Not on the client.  As long as the client session is disconnected, then it
can be re-used.

And, the only way to get a #506 with a server session (the counterpart to
the client session that resides on the EDB Server) is if you tried to do
something with the server session (via the client session) while it was
still in the middle of trying to complete a request.  IOW, if you tried to
re-use an existing client session that was not disconnected.

Tim Young
Elevate Software
www.elevatesoft.com


Sun, May 3 2015 9:08 PMPermanent Link

Ideal Software Systems

<< The limitation in Elevate is that the one connection must stay with the
thread that created it.  That makes connection pooling essentially
impossible. >>

> This is absolutely false.  ElevateDB has no problems with using session
> pools for sessions.  The only stipulation is that you *do not* allow
> concurrent access to the same session from multiple threads.

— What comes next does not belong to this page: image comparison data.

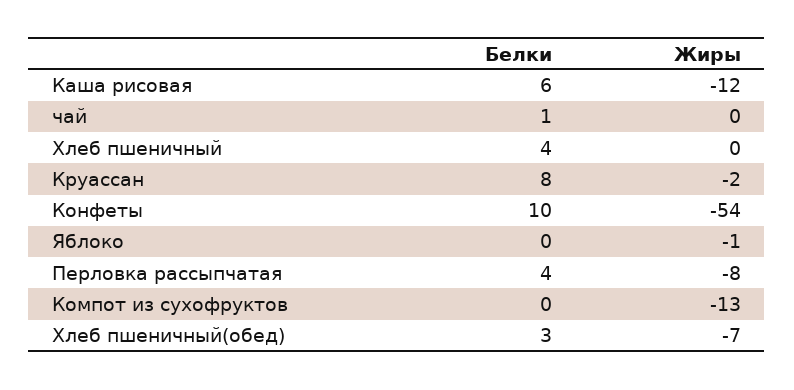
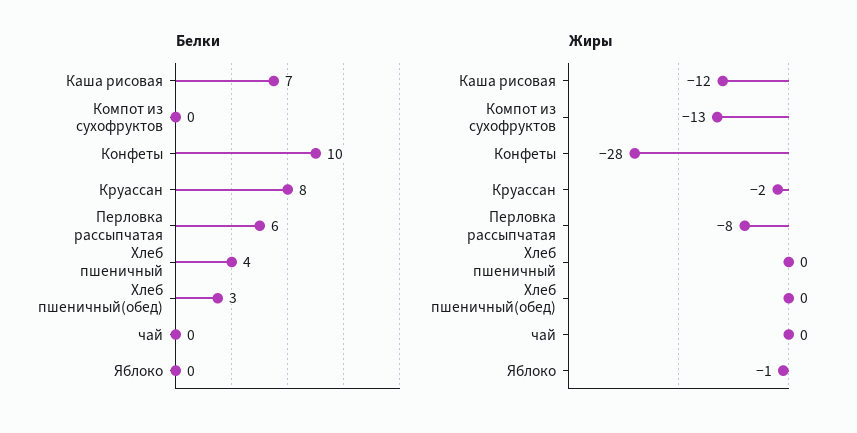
  {
    "Белки": {
-     "Каша рисовая": 6,
+     "Каша рисовая": 7,
-     "чай": 1,
+     "чай": 0,
      "Хлеб пшеничный": 4,
      "Круассан": 8,
      "Конфеты": 10,
      "Яблоко": 0,
-     "Перловка рассыпчатая": 4,
+     "Перловка рассыпчатая": 6,
      "Компот из сухофруктов": 0,
      "Хлеб пшеничный(обед)": 3
    },
    "Жиры": {
      "Каша рисовая": -12,
      "чай": 0,
      "Хлеб пшеничный": 0,
      "Круассан": -2,
-     "Конфеты": -54,
+     "Конфеты": -28,
      "Яблоко": -1,
      "Перловка рассыпчатая": -8,
      "Компот из сухофруктов": -13,
-     "Хлеб пшеничный(обед)": -7
+     "Хлеб пшеничный(обед)": 0
    }
  }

Unfortunately, that has not proven itself out in practice.
Sun, May 3 2015 9:10 PMPermanent Link

Ideal Software Systems

> Please show me where I said that this is the solution to a #506 error.
> #506 errors occur when you try to access the same client or server session
> concurrently from multiple threads, so if you're seeing #506 errors, then
> you're not doing something correctly with your pooling.

We understood that to be the case based on a response you gave here in the forums.  If you'd like me to try to find the thread, I can do so.
Sun, May 3 2015 9:13 PMPermanent Link

Ideal Software Systems

> Not on the client.  As long as the client session is disconnected, then it
> can be re-used.

That is exactly the problem. Proper pooling does not require disconnection.  

It's the connection to a database that can kill scalability.  The whole point is to share that connection across multiple threads (of course only one is in use by one thread at a time).